* **READING TEXT**:
===============

She saw how the other children who were dropped on her door step and plagued with short attentions spans were attracted to the music. “I was desperately looking for something, something to give them structure and I saw when Gabriel was practicing, they would watch.” And listen.

A music teacher’s dream
Complicated story made simpler: Along the way, Rios met Sue Wege, state coordinator and regional director of The MusicLink Foundation, a national, nonprofit group started by a music teacher who dared to dream about recruiting music teachers to teach needy kids for free or a lesser fee.

Rios’ kids receive discounted music lessons from a MusicLink teacher. The group gave the family a newer, better-quality piano and a cello for Gabriel.

With 85 MusicLink teachers and 230 students taking lessons for a variety of musical instruments, Minnesota has the largest program, stretching from Crookston to the inner cities of St. Paul and Minneapolis. Students qualify for the program if they qualify for free or reduced-fee school lunch, or nearly so, Wege said.

Why is music important?

===============

* **PROVIDED RECORDS**:
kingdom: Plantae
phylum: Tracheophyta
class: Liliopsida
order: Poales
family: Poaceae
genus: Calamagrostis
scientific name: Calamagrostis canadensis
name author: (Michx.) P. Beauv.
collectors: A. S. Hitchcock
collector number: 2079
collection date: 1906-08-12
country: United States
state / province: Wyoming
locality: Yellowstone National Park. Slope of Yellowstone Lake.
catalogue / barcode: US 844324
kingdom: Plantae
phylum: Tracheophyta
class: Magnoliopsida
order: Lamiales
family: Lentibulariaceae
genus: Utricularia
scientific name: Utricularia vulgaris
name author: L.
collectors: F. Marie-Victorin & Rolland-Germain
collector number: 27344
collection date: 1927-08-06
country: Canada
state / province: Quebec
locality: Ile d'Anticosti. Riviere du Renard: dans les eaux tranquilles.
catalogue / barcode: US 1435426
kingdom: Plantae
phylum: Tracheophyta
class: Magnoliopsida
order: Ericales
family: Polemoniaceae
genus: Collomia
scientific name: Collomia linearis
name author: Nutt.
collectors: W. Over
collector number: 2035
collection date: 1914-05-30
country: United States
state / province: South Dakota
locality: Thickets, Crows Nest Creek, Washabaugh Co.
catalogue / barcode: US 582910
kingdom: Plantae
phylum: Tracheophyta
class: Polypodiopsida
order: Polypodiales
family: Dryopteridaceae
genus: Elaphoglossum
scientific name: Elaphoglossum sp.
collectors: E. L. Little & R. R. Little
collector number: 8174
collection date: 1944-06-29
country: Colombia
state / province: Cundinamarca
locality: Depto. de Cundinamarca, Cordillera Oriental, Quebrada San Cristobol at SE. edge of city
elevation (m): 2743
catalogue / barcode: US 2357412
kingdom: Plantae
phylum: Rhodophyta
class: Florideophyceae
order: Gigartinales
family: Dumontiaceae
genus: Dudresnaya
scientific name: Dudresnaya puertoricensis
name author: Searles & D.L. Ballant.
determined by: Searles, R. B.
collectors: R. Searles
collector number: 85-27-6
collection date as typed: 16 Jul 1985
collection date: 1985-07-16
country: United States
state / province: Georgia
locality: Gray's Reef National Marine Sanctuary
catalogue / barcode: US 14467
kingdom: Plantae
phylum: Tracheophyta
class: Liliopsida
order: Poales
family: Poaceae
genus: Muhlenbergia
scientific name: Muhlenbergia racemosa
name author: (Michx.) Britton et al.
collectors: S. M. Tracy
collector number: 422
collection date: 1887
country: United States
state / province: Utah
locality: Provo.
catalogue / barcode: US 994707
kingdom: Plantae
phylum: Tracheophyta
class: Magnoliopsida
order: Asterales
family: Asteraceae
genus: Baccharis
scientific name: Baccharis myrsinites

===============

* **BRIEF 1**:
Answer these questions from the MusicLink text.
(a) What did MusicLink give the Rios family?
(b) How many MusicLink teachers and students does Minnesota have?
(c) Who started The MusicLink Foundation?
* **BRIEF 2**:
Does each statement agree with the MusicLink text? Answer yes or no, and quote the words of the text that decide it.
(a) Sue Wege is a regional director of The MusicLink Foundation.
(b) Rios' kids take their music lessons from a MusicLink teacher at no cost.
(c) Minnesota's program is limited to St. Paul and Minneapolis.

* **EXERCISE RESULT 1**:
(a) A newer, better-quality piano and a cello for Gabriel.
(b) 85 teachers and 230 students.
(c) A music teacher who dared to dream about recruiting music teachers to teach needy kids for free or a lesser fee.

* **EXERCISE RESULT 2**:
(a) Yes: "Sue Wege, state coordinator and regional director of The MusicLink Foundation"
(b) No: "Rios’ kids receive discounted music lessons from a MusicLink teacher."
(c) No: "stretching from Crookston to the inner cities of St. Paul and Minneapolis"